[[ INPUT DATA open ]]
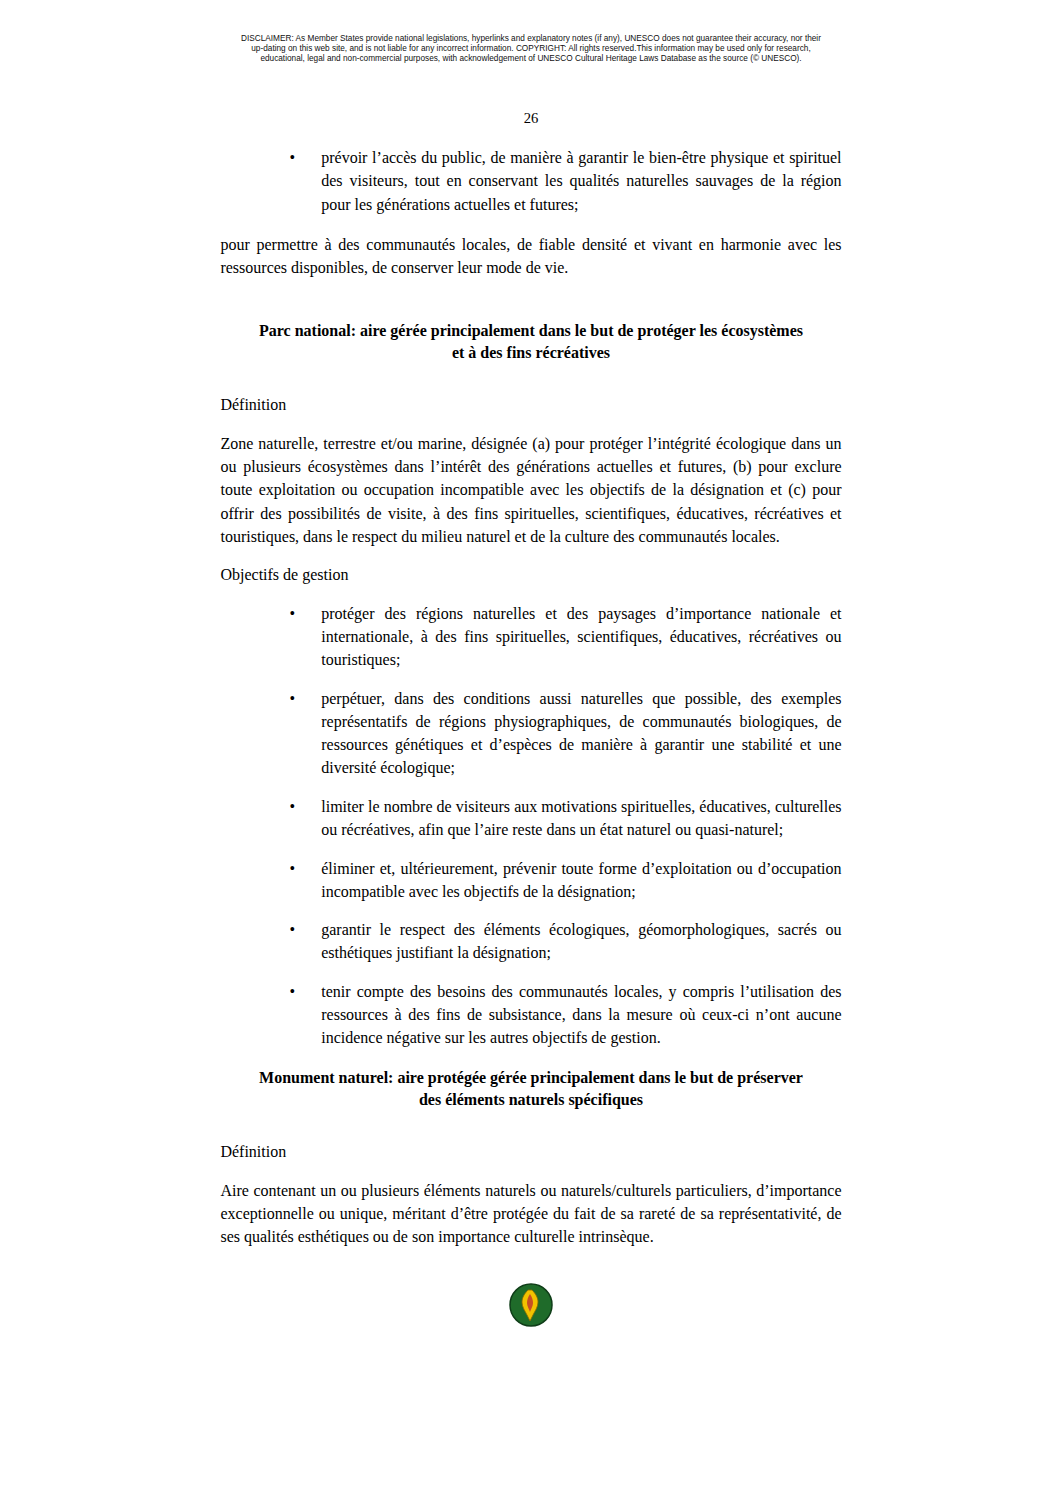DISCLAIMER: As Member States provide national legislations, hyperlinks and explanatory notes (if any), UNESCO does not guarantee their accuracy, nor their up-dating on this web site, and is not liable for any incorrect information. COPYRIGHT: All rights reserved.This information may be used only for research, educational, legal and non-commercial purposes, with acknowledgement of UNESCO Cultural Heritage Laws Database as the source (© UNESCO).
26
prévoir l’accès du public, de manière à garantir le bien-être physique et spirituel des visiteurs, tout en conservant les qualités naturelles sauvages de la région pour les générations actuelles et futures;
pour permettre à des communautés locales, de fiable densité et vivant en harmonie avec les ressources disponibles, de conserver leur mode de vie.
Parc national: aire gérée principalement dans le but de protéger les écosystèmes et à des fins récréatives
Définition
Zone naturelle, terrestre et/ou marine, désignée (a) pour protéger l’intégrité écologique dans un ou plusieurs écosystèmes dans l’intérêt des générations actuelles et futures, (b) pour exclure toute exploitation ou occupation incompatible avec les objectifs de la désignation et (c) pour offrir des possibilités de visite, à des fins spirituelles, scientifiques, éducatives, récréatives et touristiques, dans le respect du milieu naturel et de la culture des communautés locales.
Objectifs de gestion
protéger des régions naturelles et des paysages d’importance nationale et internationale, à des fins spirituelles, scientifiques, éducatives, récréatives ou touristiques;
perpétuer, dans des conditions aussi naturelles que possible, des exemples représentatifs de régions physiographiques, de communautés biologiques, de ressources génétiques et d’espèces de manière à garantir une stabilité et une diversité écologique;
limiter le nombre de visiteurs aux motivations spirituelles, éducatives, culturelles ou récréatives, afin que l’aire reste dans un état naturel ou quasi-naturel;
éliminer et, ultérieurement, prévenir toute forme d’exploitation ou d’occupation incompatible avec les objectifs de la désignation;
garantir le respect des éléments écologiques, géomorphologiques, sacrés ou esthétiques justifiant la désignation;
tenir compte des besoins des communautés locales, y compris l’utilisation des ressources à des fins de subsistance, dans la mesure où ceux-ci n’ont aucune incidence négative sur les autres objectifs de gestion.
Monument naturel: aire protégée gérée principalement dans le but de préserver des éléments naturels spécifiques
Définition
Aire contenant un ou plusieurs éléments naturels ou naturels/culturels particuliers, d’importance exceptionnelle ou unique, méritant d’être protégée du fait de sa rareté de sa représentativité, de ses qualités esthétiques ou de son importance culturelle intrinsèque.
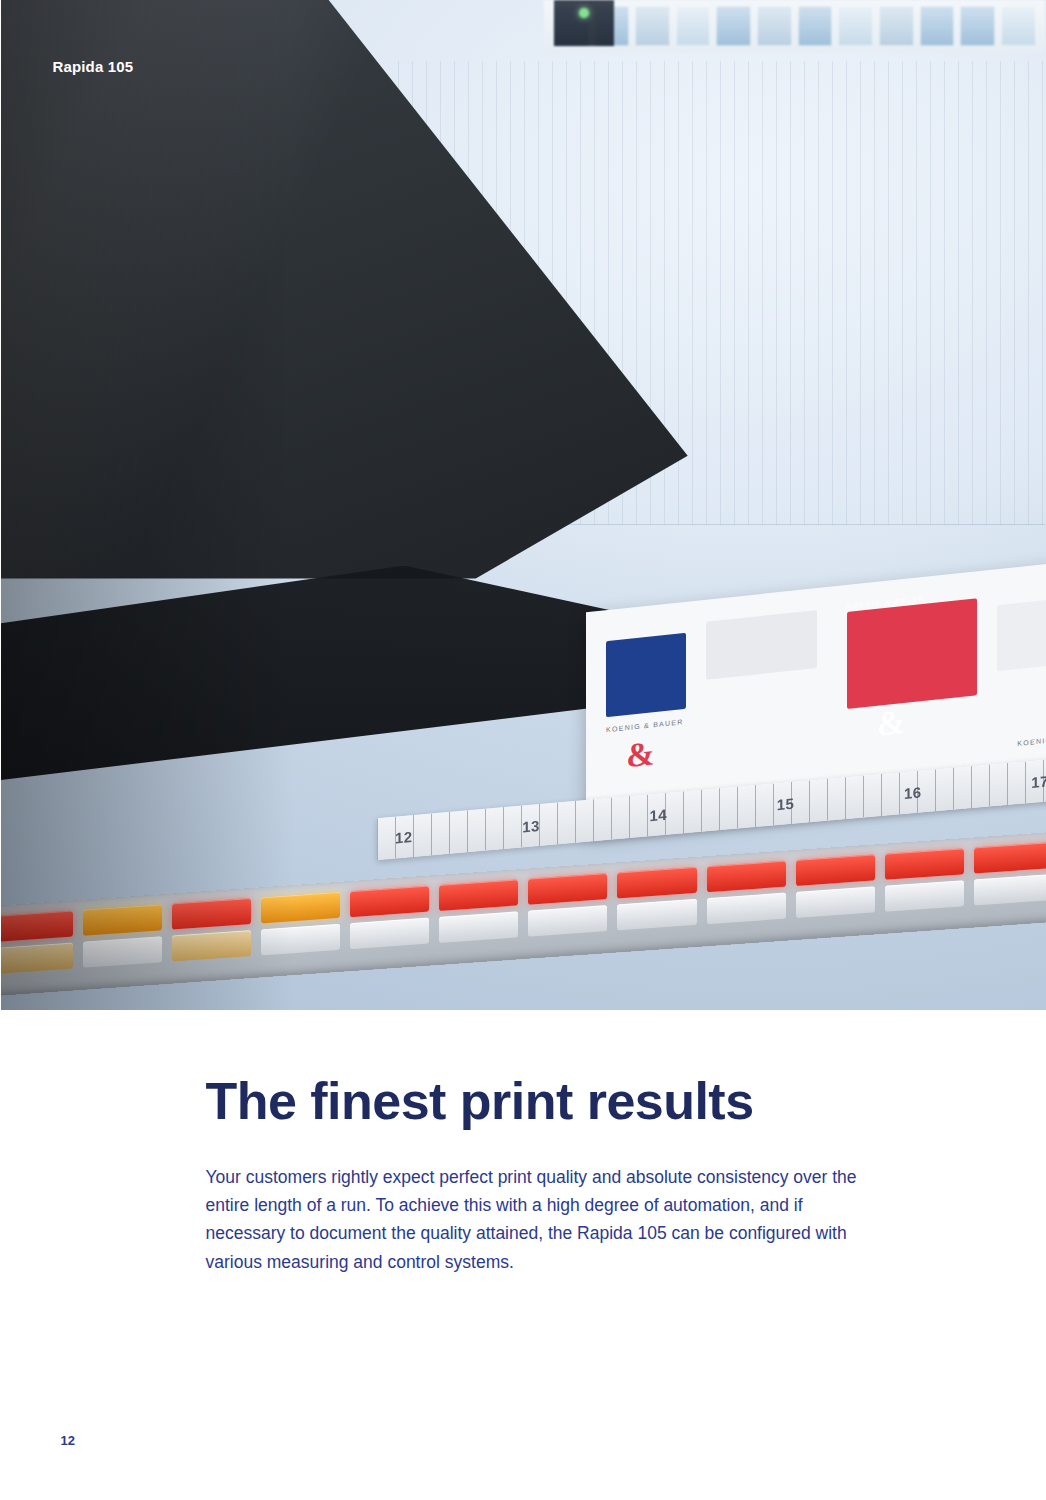Rapida 105
Koenig & Bauer
Koenig & Bauer
Koenig
&
&
121314151617
The finest print results
Your customers rightly expect perfect print quality and absolute consistency over the entire length of a run. To achieve this with a high degree of automation, and if necessary to document the quality attained, the Rapida 105 can be configured with various measuring and control systems.
12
[[ INPUT DATA closed ]]
**PROBLEM TO WORK ON**
Which lines in the listing have the string "gérée"? Pick them out and copy them.

**ANSWER BOX**
Parc national: aire gérée principalement dans le but de protéger les écosystèmes et à des fins récréatives
Monument naturel: aire protégée gérée principalement dans le but de préserver des éléments naturels spécifiques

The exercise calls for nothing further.